§ EXERCISE
From the items below, present as a Markdown table with the columns Row and Line the lines beginning at the one that contains "مقالات مرتبط" and ending after the one that contains "جزوه روش ها". Number each row and omit blank lines.

§ DATA SUPPLIED
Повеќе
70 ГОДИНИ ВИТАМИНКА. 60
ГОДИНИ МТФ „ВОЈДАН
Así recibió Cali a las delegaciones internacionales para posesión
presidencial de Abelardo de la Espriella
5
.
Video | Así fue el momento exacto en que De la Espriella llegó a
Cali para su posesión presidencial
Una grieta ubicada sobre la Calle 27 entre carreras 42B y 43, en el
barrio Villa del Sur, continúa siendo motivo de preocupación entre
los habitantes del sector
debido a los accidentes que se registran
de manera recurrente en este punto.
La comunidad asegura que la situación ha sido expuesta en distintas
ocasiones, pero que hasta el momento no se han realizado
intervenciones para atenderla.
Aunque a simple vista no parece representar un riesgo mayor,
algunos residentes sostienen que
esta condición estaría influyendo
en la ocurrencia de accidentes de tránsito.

==

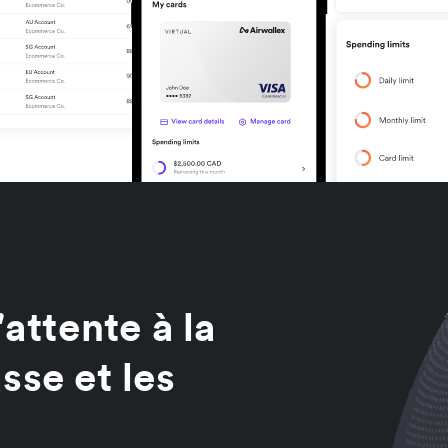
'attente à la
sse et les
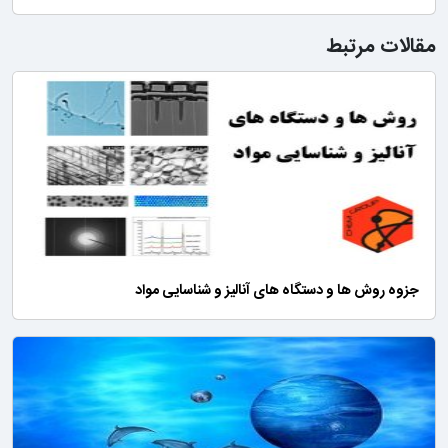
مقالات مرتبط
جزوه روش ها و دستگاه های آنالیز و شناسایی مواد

---

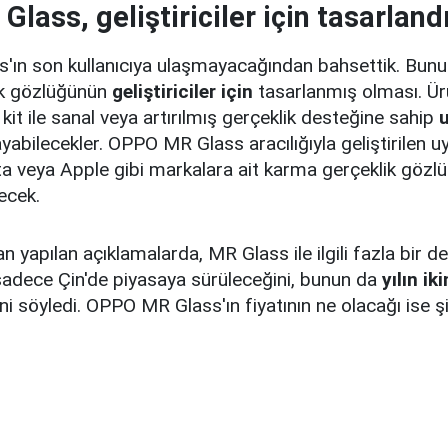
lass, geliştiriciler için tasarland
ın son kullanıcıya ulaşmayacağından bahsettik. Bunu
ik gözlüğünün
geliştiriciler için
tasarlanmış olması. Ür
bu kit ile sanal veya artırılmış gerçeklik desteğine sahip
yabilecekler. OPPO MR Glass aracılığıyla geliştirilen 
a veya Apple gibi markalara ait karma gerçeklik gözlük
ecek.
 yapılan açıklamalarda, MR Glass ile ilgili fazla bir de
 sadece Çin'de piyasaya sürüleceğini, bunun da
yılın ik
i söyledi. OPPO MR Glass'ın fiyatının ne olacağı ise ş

§ ANSWER BELOW
| Row | Line |
|---|---|
| 1 | مقالات مرتبط |
| 2 | جزوه روش ها و دستگاه های آنالیز و شناسایی مواد |